» **EXERCISE DATA**:
☆ ☆ ☆ ☆
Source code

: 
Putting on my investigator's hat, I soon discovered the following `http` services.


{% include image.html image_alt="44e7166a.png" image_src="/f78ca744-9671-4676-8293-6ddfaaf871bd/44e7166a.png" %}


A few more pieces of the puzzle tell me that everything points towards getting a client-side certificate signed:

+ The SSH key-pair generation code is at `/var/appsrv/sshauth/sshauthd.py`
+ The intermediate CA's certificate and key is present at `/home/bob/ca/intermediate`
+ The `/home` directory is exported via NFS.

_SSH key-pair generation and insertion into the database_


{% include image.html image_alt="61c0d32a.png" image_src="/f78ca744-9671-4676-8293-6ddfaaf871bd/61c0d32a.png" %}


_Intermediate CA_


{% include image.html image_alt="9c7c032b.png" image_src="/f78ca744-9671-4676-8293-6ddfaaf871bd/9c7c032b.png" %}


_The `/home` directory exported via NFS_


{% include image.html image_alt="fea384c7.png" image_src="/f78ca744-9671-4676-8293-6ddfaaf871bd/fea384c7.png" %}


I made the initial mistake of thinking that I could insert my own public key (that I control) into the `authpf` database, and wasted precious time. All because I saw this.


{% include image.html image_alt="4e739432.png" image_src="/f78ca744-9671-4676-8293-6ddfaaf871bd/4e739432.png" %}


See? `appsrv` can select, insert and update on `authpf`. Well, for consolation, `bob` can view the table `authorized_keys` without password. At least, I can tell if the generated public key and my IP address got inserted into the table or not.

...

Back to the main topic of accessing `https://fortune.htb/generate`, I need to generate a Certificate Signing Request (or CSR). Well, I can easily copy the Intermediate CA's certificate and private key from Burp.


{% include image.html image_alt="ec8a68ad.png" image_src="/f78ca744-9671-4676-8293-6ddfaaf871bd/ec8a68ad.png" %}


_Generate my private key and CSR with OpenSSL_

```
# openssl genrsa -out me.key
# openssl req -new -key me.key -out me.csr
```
☆ ☆ ☆ ☆
» **PROMPT**: For every line of the listing above that contains "directory", add one, and report the final tally with no other words.

» **PROBLEM SOLUTION**: 2